▶ **Work to be completed**:
Copy out the entries from the line containing "pose: elev=218.1 azim=11.5" through the line containing "Dot at: occluded", inclusive, with each line reproduced character for character.
BEGIN Rows
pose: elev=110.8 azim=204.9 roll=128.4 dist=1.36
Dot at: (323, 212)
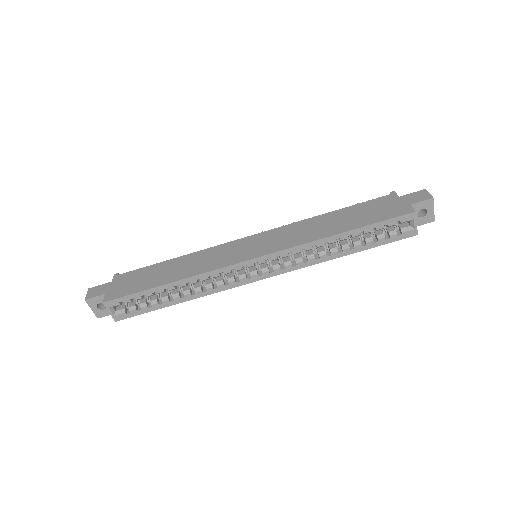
END Rows
BEGIN Rows
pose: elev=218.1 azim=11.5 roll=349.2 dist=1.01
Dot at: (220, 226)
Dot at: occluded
END Rows
▶ **Response**:
pose: elev=218.1 azim=11.5 roll=349.2 dist=1.01
Dot at: (220, 226)
Dot at: occluded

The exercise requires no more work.